DIRECTIONS FOR THIS TASK: Collect every line of the data that contains the word "Lisboa", matching case exactly.

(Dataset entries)
%%

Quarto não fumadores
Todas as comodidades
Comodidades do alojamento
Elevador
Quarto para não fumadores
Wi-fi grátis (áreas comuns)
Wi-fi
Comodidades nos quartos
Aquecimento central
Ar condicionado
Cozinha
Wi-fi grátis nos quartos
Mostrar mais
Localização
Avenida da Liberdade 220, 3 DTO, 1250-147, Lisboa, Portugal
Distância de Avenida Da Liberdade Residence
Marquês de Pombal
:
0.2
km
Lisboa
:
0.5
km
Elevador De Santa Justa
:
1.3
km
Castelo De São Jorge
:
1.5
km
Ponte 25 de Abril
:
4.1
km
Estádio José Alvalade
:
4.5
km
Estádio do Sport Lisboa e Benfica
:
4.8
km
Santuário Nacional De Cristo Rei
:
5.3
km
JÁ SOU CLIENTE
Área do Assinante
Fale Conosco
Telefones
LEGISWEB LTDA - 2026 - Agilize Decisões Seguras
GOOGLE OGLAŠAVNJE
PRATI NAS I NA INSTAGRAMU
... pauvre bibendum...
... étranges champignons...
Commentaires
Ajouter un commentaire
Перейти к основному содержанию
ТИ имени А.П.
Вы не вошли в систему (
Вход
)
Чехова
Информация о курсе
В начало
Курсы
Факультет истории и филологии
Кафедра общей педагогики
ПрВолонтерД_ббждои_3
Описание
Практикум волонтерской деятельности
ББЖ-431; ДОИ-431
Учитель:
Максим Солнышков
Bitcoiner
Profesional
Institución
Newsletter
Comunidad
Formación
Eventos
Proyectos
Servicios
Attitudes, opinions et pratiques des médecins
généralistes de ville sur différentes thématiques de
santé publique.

%%

SOLUTION FOR THIS TASK:
Avenida da Liberdade 220, 3 DTO, 1250-147, Lisboa, Portugal
Lisboa
Estádio do Sport Lisboa e Benfica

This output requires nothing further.